**Exercise prompt:**
Return every one of the entries below line for line, with no changes.

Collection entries
· · ·

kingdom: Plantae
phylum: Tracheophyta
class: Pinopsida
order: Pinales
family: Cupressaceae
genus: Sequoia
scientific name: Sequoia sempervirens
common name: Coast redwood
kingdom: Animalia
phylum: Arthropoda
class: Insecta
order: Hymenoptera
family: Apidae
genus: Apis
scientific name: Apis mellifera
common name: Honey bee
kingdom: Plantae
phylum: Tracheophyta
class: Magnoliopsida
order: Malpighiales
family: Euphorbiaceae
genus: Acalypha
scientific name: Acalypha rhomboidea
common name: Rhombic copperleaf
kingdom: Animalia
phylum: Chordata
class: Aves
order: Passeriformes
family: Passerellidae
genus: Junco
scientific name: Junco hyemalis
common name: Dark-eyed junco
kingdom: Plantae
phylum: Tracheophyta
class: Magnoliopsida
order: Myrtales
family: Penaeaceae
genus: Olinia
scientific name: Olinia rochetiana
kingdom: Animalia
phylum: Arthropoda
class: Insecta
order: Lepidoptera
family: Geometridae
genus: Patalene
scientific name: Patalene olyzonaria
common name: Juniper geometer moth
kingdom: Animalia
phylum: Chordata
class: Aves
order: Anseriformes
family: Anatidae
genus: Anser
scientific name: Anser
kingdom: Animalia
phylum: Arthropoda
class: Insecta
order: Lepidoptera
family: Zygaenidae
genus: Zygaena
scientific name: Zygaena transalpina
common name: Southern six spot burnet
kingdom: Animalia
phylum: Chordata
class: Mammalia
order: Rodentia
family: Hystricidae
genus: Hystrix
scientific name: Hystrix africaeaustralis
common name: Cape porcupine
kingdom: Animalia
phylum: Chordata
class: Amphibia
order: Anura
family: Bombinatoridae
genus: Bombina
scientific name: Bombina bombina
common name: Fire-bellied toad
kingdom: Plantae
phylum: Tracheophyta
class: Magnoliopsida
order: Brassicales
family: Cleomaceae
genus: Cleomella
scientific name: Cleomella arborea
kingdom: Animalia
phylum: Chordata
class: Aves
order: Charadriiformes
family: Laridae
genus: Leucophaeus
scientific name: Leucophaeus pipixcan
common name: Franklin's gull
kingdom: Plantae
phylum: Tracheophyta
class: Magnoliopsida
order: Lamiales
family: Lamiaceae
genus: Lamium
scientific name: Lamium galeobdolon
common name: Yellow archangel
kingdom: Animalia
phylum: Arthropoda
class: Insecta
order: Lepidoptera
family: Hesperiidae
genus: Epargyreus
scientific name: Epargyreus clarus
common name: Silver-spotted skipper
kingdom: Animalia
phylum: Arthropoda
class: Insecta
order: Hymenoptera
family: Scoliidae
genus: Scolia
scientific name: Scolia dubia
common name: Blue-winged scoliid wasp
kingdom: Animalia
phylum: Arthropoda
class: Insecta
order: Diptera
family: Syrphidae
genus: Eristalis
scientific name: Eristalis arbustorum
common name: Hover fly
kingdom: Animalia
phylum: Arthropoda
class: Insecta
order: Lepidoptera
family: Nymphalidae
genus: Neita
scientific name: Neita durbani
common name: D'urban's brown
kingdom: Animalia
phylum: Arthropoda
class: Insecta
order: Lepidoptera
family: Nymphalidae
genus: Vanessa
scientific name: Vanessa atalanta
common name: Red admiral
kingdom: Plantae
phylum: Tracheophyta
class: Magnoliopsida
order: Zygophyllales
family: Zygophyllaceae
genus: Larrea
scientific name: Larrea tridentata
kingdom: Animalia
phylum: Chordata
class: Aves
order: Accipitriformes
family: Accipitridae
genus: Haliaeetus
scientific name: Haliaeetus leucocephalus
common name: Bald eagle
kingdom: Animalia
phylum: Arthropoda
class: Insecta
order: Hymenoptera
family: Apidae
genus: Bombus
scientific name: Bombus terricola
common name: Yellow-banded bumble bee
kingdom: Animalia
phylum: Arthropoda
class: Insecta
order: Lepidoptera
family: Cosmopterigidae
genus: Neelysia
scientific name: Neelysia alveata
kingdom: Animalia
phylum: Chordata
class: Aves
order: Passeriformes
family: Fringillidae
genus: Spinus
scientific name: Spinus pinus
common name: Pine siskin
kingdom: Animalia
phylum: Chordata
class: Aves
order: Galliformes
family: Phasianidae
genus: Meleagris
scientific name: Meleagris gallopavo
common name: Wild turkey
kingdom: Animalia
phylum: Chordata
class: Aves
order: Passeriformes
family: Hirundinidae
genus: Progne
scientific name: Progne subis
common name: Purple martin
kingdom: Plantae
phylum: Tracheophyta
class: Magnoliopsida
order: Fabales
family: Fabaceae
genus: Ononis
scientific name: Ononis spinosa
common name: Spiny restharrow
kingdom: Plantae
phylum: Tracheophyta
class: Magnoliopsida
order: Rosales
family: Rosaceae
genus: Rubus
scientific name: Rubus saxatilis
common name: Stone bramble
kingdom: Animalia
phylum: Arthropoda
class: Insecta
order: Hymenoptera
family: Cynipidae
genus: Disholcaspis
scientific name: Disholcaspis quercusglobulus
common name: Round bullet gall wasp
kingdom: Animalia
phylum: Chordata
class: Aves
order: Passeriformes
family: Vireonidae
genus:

· · ·

**Solution:**
kingdom: Plantae
phylum: Tracheophyta
class: Pinopsida
order: Pinales
family: Cupressaceae
genus: Sequoia
scientific name: Sequoia sempervirens
common name: Coast redwood
kingdom: Animalia
phylum: Arthropoda
class: Insecta
order: Hymenoptera
family: Apidae
genus: Apis
scientific name: Apis mellifera
common name: Honey bee
kingdom: Plantae
phylum: Tracheophyta
class: Magnoliopsida
order: Malpighiales
family: Euphorbiaceae
genus: Acalypha
scientific name: Acalypha rhomboidea
common name: Rhombic copperleaf
kingdom: Animalia
phylum: Chordata
class: Aves
order: Passeriformes
family: Passerellidae
genus: Junco
scientific name: Junco hyemalis
common name: Dark-eyed junco
kingdom: Plantae
phylum: Tracheophyta
class: Magnoliopsida
order: Myrtales
family: Penaeaceae
genus: Olinia
scientific name: Olinia rochetiana
kingdom: Animalia
phylum: Arthropoda
class: Insecta
order: Lepidoptera
family: Geometridae
genus: Patalene
scientific name: Patalene olyzonaria
common name: Juniper geometer moth
kingdom: Animalia
phylum: Chordata
class: Aves
order: Anseriformes
family: Anatidae
genus: Anser
scientific name: Anser
kingdom: Animalia
phylum: Arthropoda
class: Insecta
order: Lepidoptera
family: Zygaenidae
genus: Zygaena
scientific name: Zygaena transalpina
common name: Southern six spot burnet
kingdom: Animalia
phylum: Chordata
class: Mammalia
order: Rodentia
family: Hystricidae
genus: Hystrix
scientific name: Hystrix africaeaustralis
common name: Cape porcupine
kingdom: Animalia
phylum: Chordata
class: Amphibia
order: Anura
family: Bombinatoridae
genus: Bombina
scientific name: Bombina bombina
common name: Fire-bellied toad
kingdom: Plantae
phylum: Tracheophyta
class: Magnoliopsida
order: Brassicales
family: Cleomaceae
genus: Cleomella
scientific name: Cleomella arborea
kingdom: Animalia
phylum: Chordata
class: Aves
order: Charadriiformes
family: Laridae
genus: Leucophaeus
scientific name: Leucophaeus pipixcan
common name: Franklin's gull
kingdom: Plantae
phylum: Tracheophyta
class: Magnoliopsida
order: Lamiales
family: Lamiaceae
genus: Lamium
scientific name: Lamium galeobdolon
common name: Yellow archangel
kingdom: Animalia
phylum: Arthropoda
class: Insecta
order: Lepidoptera
family: Hesperiidae
genus: Epargyreus
scientific name: Epargyreus clarus
common name: Silver-spotted skipper
kingdom: Animalia
phylum: Arthropoda
class: Insecta
order: Hymenoptera
family: Scoliidae
genus: Scolia
scientific name: Scolia dubia
common name: Blue-winged scoliid wasp
kingdom: Animalia
phylum: Arthropoda
class: Insecta
order: Diptera
family: Syrphidae
genus: Eristalis
scientific name: Eristalis arbustorum
common name: Hover fly
kingdom: Animalia
phylum: Arthropoda
class: Insecta
order: Lepidoptera
family: Nymphalidae
genus: Neita
scientific name: Neita durbani
common name: D'urban's brown
kingdom: Animalia
phylum: Arthropoda
class: Insecta
order: Lepidoptera
family: Nymphalidae
genus: Vanessa
scientific name: Vanessa atalanta
common name: Red admiral
kingdom: Plantae
phylum: Tracheophyta
class: Magnoliopsida
order: Zygophyllales
family: Zygophyllaceae
genus: Larrea
scientific name: Larrea tridentata
kingdom: Animalia
phylum: Chordata
class: Aves
order: Accipitriformes
family: Accipitridae
genus: Haliaeetus
scientific name: Haliaeetus leucocephalus
common name: Bald eagle
kingdom: Animalia
phylum: Arthropoda
class: Insecta
order: Hymenoptera
family: Apidae
genus: Bombus
scientific name: Bombus terricola
common name: Yellow-banded bumble bee
kingdom: Animalia
phylum: Arthropoda
class: Insecta
order: Lepidoptera
family: Cosmopterigidae
genus: Neelysia
scientific name: Neelysia alveata
kingdom: Animalia
phylum: Chordata
class: Aves
order: Passeriformes
family: Fringillidae
genus: Spinus
scientific name: Spinus pinus
common name: Pine siskin
kingdom: Animalia
phylum: Chordata
class: Aves
order: Galliformes
family: Phasianidae
genus: Meleagris
scientific name: Meleagris gallopavo
common name: Wild turkey
kingdom: Animalia
phylum: Chordata
class: Aves
order: Passeriformes
family: Hirundinidae
genus: Progne
scientific name: Progne subis
common name: Purple martin
kingdom: Plantae
phylum: Tracheophyta
class: Magnoliopsida
order: Fabales
family: Fabaceae
genus: Ononis
scientific name: Ononis spinosa
common name: Spiny restharrow
kingdom: Plantae
phylum: Tracheophyta
class: Magnoliopsida
order: Rosales
family: Rosaceae
genus: Rubus
scientific name: Rubus saxatilis
common name: Stone bramble
kingdom: Animalia
phylum: Arthropoda
class: Insecta
order: Hymenoptera
family: Cynipidae
genus: Disholcaspis
scientific name: Disholcaspis quercusglobulus
common name: Round bullet gall wasp
kingdom: Animalia
phylum: Chordata
class: Aves
order: Passeriformes
family: Vireonidae
genus:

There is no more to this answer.